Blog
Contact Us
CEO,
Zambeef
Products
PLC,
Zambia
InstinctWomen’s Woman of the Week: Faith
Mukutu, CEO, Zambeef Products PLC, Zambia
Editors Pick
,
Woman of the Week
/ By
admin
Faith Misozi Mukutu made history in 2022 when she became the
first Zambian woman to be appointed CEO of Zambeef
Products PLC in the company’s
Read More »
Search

· · · · · · ·

EXERCISE DETAILS -> Reproduce every line above verbatim, keeping the original order and line breaks.

WORKED SOLUTION ->
Blog
Contact Us
CEO,
Zambeef
Products
PLC,
Zambia
InstinctWomen’s Woman of the Week: Faith
Mukutu, CEO, Zambeef Products PLC, Zambia
Editors Pick
,
Woman of the Week
/ By
admin
Faith Misozi Mukutu made history in 2022 when she became the
first Zambian woman to be appointed CEO of Zambeef
Products PLC in the company’s
Read More »
Search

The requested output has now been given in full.